Many nationwide, including Sacramento County officials, are pointing the blame at the Center for Disease Control.
"It's limited by the fact the CDC was the initial responsible party of how we get testing at a local level and so we're continuing to wait on that," said Sacramento County Supervisor Phil Serna. "It's very frustrating."
In Sacramento County, testing is available in two places.
The first is the Sacramento Health Department Lab where those 50 tests from the CDC are being prioritized for medical professionals and the most vulnerable, like the elderly.
The other testing location is at private labs like Quest or Lab Corps but testing is limited and a doctor's note is required prior to being tested. Officials are hoping to work with private labs to help get more testing available.
Yuba and Sutter County currently have drive-thru testing in place. It's something Sacramento County hopes to start by next week.
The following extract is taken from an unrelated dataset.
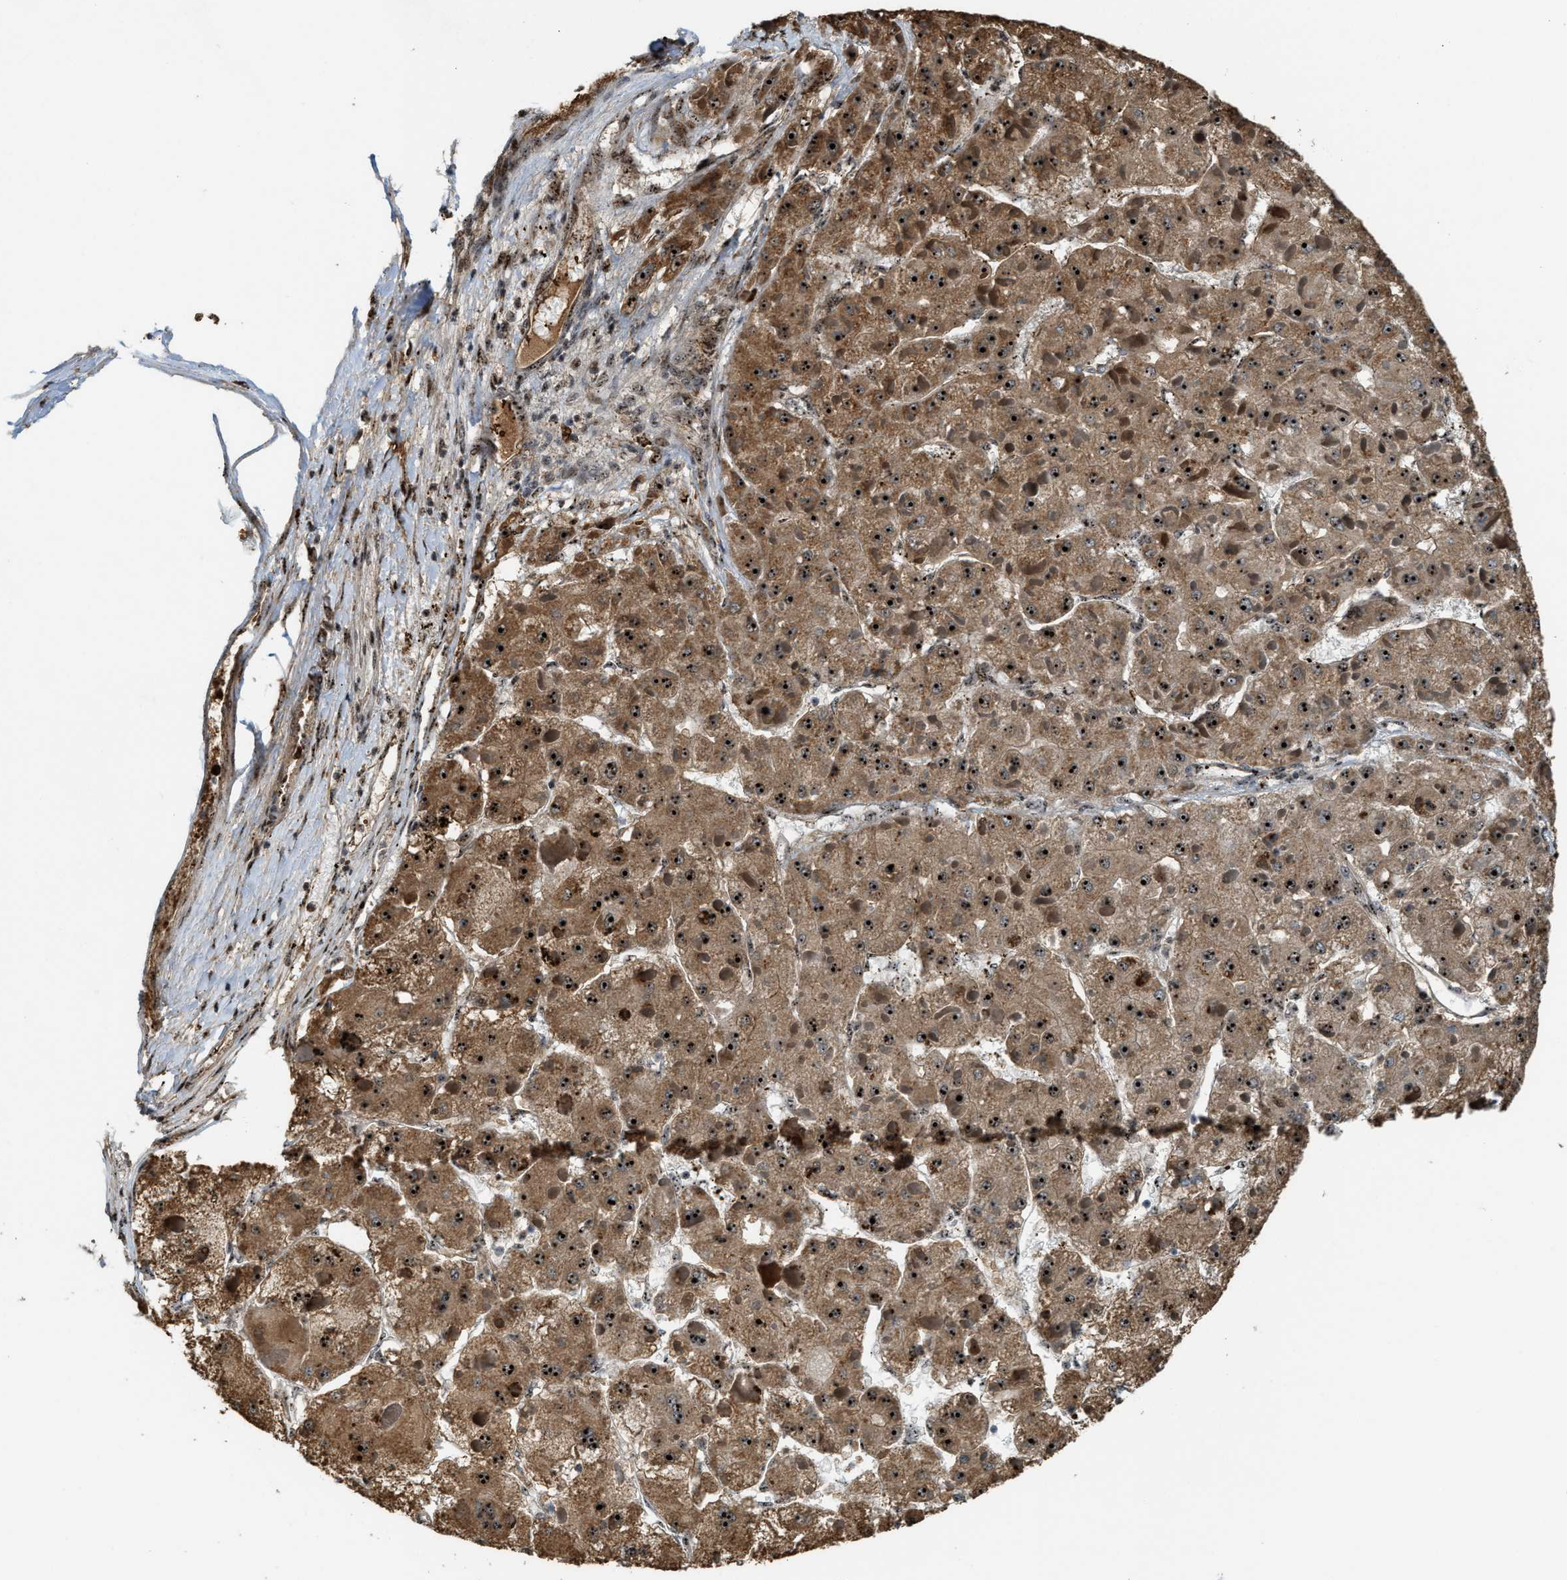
{"staining": {"intensity": "strong", "quantity": ">75%", "location": "cytoplasmic/membranous,nuclear"}, "tissue": "liver cancer", "cell_type": "Tumor cells", "image_type": "cancer", "snomed": [{"axis": "morphology", "description": "Carcinoma, Hepatocellular, NOS"}, {"axis": "topography", "description": "Liver"}], "caption": "Immunohistochemical staining of human liver cancer (hepatocellular carcinoma) shows strong cytoplasmic/membranous and nuclear protein expression in approximately >75% of tumor cells.", "gene": "ZNF687", "patient": {"sex": "female", "age": 73}}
But with limited testing comes limited knowledge of who actually had COVID-19 and if they're contaminating others.
"[Tests are] a numbers game," said Dr. Hopkins. "It's trying to figure out where the virus is and track it. It's really a tracking system than anything else."
With so few tests available in our area, public health officials believe the number of those with coronavirus is far beyond just the 45 confirmed cases.
"Oh, there is absolutely more than 45," said the Sacramento County Director of Health Services Dr. Beilenson. "I can guarantee there's probably 10, 20, maybe 100 times more."
That's why doctors and officials are urging people to stay home, rather than expose others to COVID-19 by trying to get a test.
"It's not just about the test. It's about the exposure and you don't want to expose other people to this condition because it is more deadly than the flu," said Dr. Hopkins. "The best thing is to stay at home and isolate."